Um ein traditionelles Gericht einer Nation zuzuordnen, meint der Experte, muss man nicht nur die historischen Grundlagen berücksichtigen, sondern auch den Status des Gerichts in der heutigen Gesellschaft: ob es als nationale Marke etabliert ist. 2024 gab Ales Bely das Buch Samy Zymus (dt. etwa: Der süße Kern) heraus, in dem er die Speisen der belarussisch-jüdischen Küche detailliert beschreibt, darunter auch jene, die wir im Folgenden vorstellen.
Chaladnik (Kalte Rote-Beete-Suppe)
Den Chaladnik könnten auch die Ukrainer für sich beanspruchen, erzählt Ales Bely. Wobei die ukrainische Küche wiederum die russische stark beeinflusst habe. Chaladnik servierte man auch in der historischen Region Lettgallen und bei Juden im Großfürstentum Litauen. Diese nannten ihn kalte buretschkes (kalte Rote Beete). Der Historiker räumt ein, dass er in der Chaladnik-Frage eher auf litauischer Seite stehe, meint aber, dass es kein ausschließlich litauisches Gericht sei.

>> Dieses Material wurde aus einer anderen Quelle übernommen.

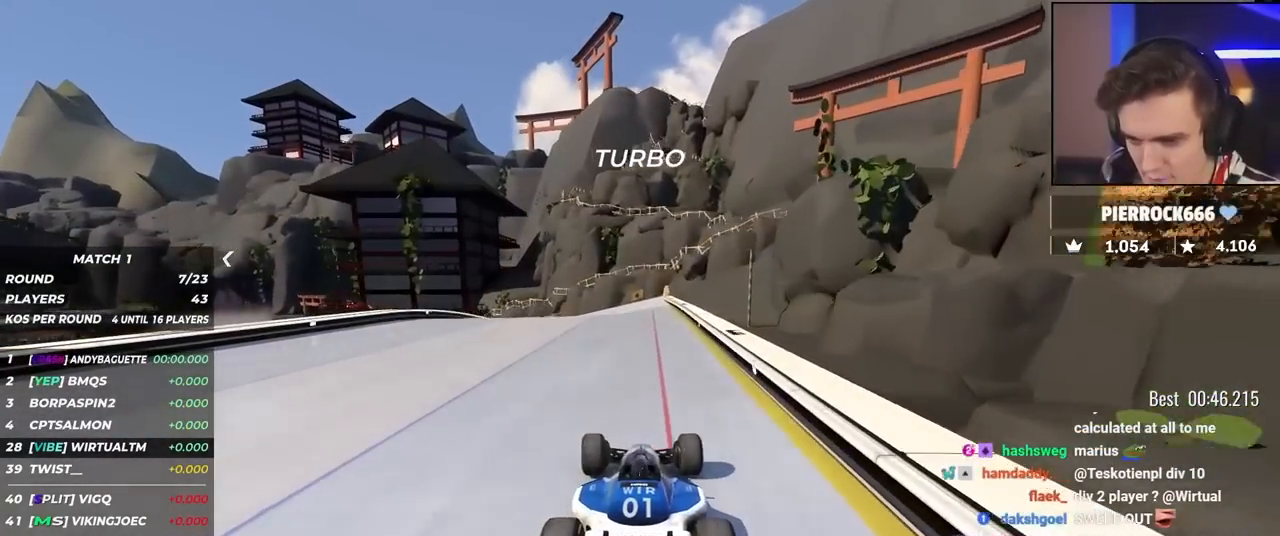
{"keys": ["left", "up"], "events": [[100, "left", "down"]]}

„Mickiewicz schreibt vom ‘chłodnik litewski’. Dreimal wird diese Speise in Pan Tadeusz erwähnt. Ihm war egal, ob er Pole oder Litauer war, das waren für ihn zwei Seiten seiner Identität.“ Dem Historiker zufolge war das Epizentrum des Chaladnik das historische Litauen – ein großer Teil des heutigen Litauen und das belarussische Njomangebiet. Die Litauer machen den Chaladnik lieber mit Kefir, sagt Bely. Man könne sogar speziellen Kefir für Chaladnik kaufen, der schon Gurken und Dill enthält. In Belarus bereite man Chaladnik lieber mit saurer Sahne (Smjatana) zu.
„Die Litauer waren immer stolz auf ihren Chaladnik. Es gibt sogar ein Sommerfestival in Vilnius, das dem Gericht gewidmet ist, und der Chaladnik wurde auf europäischer Ebene als nationales Kulturerbe Litauens anerkannt. Das erfordert intellektuellen, organisatorischen und emotionalen Einsatz. Die Menschen beteiligen sich an der Etablierung des Chaladnik als zutiefst litauisches Phänomen“, sagt der Historiker. Belarus könnte seiner Meinung nach den Chaladnik genauso beanspruchen wie die Litauer.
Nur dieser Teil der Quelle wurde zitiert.